Oh say, can you hear the national anthem?

Oh say, can you hear the national anthem?

Photo by Molly Kraybill.Photo by Molly Kraybill.

When I first came to Goshen College I had no idea that the national anthem was not played before athletic events. It was something that was second nature to me. The rule in my mind was, “before an athletic event, the National Anthem will be played…period.” I was very surprised when I heard that Goshen did not play it. I was close-mindedly negative about the situation and did not care who heard me.

As I have spent a year here, learning more and more about Mennonite tradition, I have come to an understanding of why we do not play the Anthem. A few of these reasons stuck with me. Mennonites feel that the National Anthem is a way to pledge allegiance to something other than God. This is a problem to them and understandably so. Also, the song is obviously about a war and we know that Mennonites are generally a very pacifist people. Finally, at a college that promotes diversity and has a number of international students, we did not want to put America on a pedestal.
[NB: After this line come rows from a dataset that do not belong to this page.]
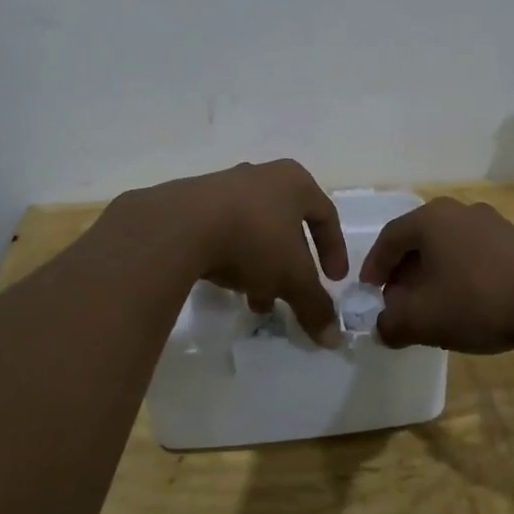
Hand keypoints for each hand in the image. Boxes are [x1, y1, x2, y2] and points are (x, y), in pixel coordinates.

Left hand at [134, 160, 348, 344]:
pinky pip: (224, 231)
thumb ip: (315, 305)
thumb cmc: (253, 240)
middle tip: (290, 295)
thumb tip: (333, 338)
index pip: (326, 214)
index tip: (334, 281)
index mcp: (294, 182)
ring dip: (261, 267)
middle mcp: (262, 176)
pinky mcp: (193, 202)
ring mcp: (224, 186)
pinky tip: (225, 284)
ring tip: (255, 303)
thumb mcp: (292, 278)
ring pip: (255, 231)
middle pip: (287, 225)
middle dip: (291, 266)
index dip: (334, 250)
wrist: (179, 226)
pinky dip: (233, 257)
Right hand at [359, 198, 513, 352]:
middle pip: (422, 239)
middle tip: (401, 300)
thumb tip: (383, 325)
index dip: (374, 267)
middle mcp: (462, 211)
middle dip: (407, 271)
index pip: (389, 238)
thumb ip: (391, 324)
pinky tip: (487, 289)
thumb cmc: (478, 302)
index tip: (369, 293)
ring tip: (441, 299)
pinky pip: (492, 253)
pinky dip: (481, 269)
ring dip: (442, 269)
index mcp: (431, 220)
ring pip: (457, 245)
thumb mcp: (422, 321)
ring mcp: (498, 223)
Although these reasons are valid, Goshen needs to be a hospitable place where everyone feels welcome. When people are calling in, offended, it becomes a problem. Goshen does not need to be known as the “college that refuses to respect the country.” Although I know this is not the case, people draw conclusions like this because they are thrown off guard by the fact that we do not play it. Sports events are often the only exposure people have to Goshen College. When they attain negative feelings about the college in their only encounter, we have made a mistake. We need to be hospitable to the people who come onto our campus. We need to be known for our core values, not as the college that does not respect the country.

I would also say that the National Anthem is something that binds together the American people. It is not just a song, but a symbol of the freedom that we have. This feeling of freedom is the reason that people feel so strongly on this issue. Although we may not agree with the war that was fought for our freedom, we can pay reverence to those that died so that we can be free.